Le Kremlin affirme que le Zircon peut atteindre Mach 9. La DIU avance un chiffre très différent : Mach 6,8 au maximum, une vitesse qui, précise le rapport, ne serait de surcroît pas maintenue sur l’ensemble de la trajectoire du missile.
L’écart porte aussi sur la charge embarquée. L’ogive du Zircon pèserait environ 120 kilogrammes, un volume jugé faible par la DIU au regard du coût de fabrication de l’engin. À titre de comparaison, le missile de croisière russe Banderol, nettement moins onéreux à produire, transporterait 150 kilogrammes d’explosifs.
Une arme navale reconvertie en missile côtier
Le nom même du Zircon renvoie à sa vocation d’origine : viser des cibles en mer, depuis des sous-marins nucléaires ou des frégates du projet 22350. Mais les revers subis par la flotte russe en mer Noire depuis 2022 auraient poussé les ingénieurs militaires russes à revoir la conception de l’arme. Le missile a depuis été intégré aux batteries côtières Bastion-M.
La DIU affirme avoir identifié 70 entreprises impliquées dans la fabrication du missile, ainsi que des pièces d’origine étrangère entrant dans sa production. Cette enquête fait écho à une précédente publication du HUR sur le programme Iskander-M, qui avait recensé 35 entreprises liées à la production de ce missile.
Le premier tir d’essai officiel du Zircon remonte à octobre 2020. Le président russe Vladimir Poutine avait alors qualifié ce lancement de « grand événement ». L’arme n’a toutefois été utilisée pour la première fois contre des cibles ukrainiennes qu’en février 2024, soit plus de après cet essai.

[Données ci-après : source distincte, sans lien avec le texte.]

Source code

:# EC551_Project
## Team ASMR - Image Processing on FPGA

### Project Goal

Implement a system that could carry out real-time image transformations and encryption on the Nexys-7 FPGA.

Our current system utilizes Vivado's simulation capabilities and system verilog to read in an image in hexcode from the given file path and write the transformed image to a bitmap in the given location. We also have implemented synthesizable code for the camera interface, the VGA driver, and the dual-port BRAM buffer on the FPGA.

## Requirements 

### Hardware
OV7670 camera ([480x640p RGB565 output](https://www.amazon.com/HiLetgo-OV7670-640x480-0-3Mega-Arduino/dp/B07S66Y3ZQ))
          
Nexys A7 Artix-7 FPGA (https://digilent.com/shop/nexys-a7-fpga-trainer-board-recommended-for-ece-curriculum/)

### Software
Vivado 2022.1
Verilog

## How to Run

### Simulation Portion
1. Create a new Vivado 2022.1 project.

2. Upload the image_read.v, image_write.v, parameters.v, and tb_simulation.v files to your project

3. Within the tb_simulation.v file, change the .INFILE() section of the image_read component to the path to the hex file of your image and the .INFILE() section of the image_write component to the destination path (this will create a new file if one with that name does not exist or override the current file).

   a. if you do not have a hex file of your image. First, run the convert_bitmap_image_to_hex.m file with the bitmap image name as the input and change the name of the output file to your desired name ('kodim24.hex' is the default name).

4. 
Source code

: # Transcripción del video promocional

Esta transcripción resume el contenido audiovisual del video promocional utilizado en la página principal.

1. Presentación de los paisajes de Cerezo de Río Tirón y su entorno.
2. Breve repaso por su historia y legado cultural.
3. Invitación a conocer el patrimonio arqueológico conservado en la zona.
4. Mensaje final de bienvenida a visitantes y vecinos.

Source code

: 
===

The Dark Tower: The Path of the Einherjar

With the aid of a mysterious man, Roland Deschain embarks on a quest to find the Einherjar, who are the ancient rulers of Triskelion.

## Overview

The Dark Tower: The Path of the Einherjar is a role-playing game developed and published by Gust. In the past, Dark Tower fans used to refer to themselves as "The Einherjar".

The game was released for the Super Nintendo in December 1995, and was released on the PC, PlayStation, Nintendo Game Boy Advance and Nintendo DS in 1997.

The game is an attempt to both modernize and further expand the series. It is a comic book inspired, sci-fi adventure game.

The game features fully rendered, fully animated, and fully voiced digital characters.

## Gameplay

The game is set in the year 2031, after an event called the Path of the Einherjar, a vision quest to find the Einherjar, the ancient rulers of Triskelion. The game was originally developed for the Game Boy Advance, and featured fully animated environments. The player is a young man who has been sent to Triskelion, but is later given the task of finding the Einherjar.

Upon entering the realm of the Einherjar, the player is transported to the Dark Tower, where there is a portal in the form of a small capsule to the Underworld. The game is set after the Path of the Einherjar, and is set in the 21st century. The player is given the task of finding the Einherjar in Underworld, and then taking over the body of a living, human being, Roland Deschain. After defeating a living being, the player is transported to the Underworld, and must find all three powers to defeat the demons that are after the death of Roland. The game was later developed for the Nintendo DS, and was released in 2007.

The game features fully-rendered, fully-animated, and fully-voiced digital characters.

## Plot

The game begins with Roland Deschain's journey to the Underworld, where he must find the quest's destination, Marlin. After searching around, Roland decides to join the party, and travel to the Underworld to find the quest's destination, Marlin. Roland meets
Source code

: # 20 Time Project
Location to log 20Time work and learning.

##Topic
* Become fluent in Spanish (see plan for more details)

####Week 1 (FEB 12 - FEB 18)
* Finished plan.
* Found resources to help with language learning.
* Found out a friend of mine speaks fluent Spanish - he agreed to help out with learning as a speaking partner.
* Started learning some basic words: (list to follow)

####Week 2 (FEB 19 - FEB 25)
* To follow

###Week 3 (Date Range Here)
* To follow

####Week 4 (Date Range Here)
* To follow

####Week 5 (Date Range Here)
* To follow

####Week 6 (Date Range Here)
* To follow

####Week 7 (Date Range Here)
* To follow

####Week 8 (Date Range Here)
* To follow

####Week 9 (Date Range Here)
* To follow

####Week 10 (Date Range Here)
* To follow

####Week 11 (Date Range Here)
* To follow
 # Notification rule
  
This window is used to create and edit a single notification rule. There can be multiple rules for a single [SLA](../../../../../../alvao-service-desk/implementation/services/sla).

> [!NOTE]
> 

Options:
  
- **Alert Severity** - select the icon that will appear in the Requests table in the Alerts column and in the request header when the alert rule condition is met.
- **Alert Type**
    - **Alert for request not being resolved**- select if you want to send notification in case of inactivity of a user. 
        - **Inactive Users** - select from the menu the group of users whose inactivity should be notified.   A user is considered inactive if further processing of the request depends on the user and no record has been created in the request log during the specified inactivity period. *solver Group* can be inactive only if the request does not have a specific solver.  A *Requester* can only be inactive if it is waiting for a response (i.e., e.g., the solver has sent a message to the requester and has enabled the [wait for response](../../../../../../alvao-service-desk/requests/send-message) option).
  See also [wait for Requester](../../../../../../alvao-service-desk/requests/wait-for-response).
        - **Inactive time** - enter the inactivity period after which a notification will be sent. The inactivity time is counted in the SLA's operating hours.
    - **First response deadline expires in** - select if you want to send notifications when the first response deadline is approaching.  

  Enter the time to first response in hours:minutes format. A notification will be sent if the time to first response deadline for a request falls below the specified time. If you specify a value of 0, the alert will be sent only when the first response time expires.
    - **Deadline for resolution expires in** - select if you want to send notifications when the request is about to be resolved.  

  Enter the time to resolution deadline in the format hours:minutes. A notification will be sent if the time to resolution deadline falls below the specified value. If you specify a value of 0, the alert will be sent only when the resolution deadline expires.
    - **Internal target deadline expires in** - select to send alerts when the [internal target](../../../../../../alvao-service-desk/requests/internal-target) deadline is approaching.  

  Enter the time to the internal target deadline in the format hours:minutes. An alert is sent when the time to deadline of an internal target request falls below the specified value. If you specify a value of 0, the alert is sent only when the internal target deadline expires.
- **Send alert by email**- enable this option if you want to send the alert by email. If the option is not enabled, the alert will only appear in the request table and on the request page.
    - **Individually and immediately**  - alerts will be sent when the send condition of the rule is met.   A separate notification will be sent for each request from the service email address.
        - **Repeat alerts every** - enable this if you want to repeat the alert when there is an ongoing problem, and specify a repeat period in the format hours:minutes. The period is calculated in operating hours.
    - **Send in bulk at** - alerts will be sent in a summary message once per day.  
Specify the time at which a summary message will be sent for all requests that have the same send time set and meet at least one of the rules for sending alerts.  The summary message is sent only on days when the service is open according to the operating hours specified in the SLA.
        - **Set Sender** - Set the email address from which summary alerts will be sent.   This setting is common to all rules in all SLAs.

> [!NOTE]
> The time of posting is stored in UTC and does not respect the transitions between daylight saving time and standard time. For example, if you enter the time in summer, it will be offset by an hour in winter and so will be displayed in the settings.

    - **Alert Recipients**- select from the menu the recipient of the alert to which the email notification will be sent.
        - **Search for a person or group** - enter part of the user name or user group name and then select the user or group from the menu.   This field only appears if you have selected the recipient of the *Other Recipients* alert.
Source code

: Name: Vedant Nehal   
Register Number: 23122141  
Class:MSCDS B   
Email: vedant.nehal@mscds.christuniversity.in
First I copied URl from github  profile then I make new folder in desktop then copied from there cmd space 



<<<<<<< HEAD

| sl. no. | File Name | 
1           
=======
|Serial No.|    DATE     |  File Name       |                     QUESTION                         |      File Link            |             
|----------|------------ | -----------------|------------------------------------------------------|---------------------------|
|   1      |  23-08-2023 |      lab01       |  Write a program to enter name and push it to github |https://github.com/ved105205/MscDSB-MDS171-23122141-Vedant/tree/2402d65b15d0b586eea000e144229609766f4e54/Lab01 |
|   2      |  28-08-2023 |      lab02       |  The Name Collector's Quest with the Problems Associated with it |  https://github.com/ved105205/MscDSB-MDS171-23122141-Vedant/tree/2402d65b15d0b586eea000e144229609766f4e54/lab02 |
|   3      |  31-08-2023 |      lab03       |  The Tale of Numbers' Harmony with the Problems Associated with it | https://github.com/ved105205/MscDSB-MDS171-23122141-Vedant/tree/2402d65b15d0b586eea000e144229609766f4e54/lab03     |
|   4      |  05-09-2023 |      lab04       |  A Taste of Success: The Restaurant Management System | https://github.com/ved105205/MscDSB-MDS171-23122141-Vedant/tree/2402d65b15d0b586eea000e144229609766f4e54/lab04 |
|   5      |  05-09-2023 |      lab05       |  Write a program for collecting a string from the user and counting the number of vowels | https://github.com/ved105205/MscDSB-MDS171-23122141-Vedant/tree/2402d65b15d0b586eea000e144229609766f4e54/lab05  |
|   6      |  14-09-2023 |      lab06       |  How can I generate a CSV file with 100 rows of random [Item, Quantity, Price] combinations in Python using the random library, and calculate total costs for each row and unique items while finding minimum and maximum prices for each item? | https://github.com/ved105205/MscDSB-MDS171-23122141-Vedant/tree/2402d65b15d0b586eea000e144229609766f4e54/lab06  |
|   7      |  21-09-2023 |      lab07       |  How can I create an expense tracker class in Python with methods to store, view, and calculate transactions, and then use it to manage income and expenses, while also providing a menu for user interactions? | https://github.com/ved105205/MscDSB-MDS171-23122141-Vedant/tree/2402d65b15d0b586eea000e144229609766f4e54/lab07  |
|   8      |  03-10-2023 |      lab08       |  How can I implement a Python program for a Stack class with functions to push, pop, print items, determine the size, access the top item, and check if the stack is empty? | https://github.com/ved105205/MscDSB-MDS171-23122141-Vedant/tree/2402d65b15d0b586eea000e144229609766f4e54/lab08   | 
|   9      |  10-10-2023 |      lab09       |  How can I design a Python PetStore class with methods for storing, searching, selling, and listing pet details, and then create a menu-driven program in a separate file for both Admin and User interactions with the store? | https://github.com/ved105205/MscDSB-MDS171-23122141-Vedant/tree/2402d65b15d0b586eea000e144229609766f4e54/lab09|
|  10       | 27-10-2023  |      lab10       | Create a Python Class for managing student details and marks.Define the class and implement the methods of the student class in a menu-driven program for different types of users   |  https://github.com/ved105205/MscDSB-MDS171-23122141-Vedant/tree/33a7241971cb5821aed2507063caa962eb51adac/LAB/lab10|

Cette publication survient alors que la Russie multiplie les tirs de missiles balistiques, réputés plus difficiles à intercepter que les missiles de croisière ou les drones. Les défenses ukrainiennes seraient devenues efficaces contre ces deux dernières catégories d’armes, ce qui aurait poussé Moscou à réorienter sa stratégie de frappe. Plusieurs sources occidentales évoquent par ailleurs une diminution des stocks d’intercepteurs Patriot dont dispose Kiev pour contrer les tirs balistiques.
Les informations divulguées par la DIU, spécifications techniques complètes et données de fabrication comprises, ont été partagées via la plateforme War&Sanctions. Cette démarche s’inscrit, selon le rapport, dans une initiative visant à cartographier l’infrastructure industrielle qui soutient l’arsenal balistique russe.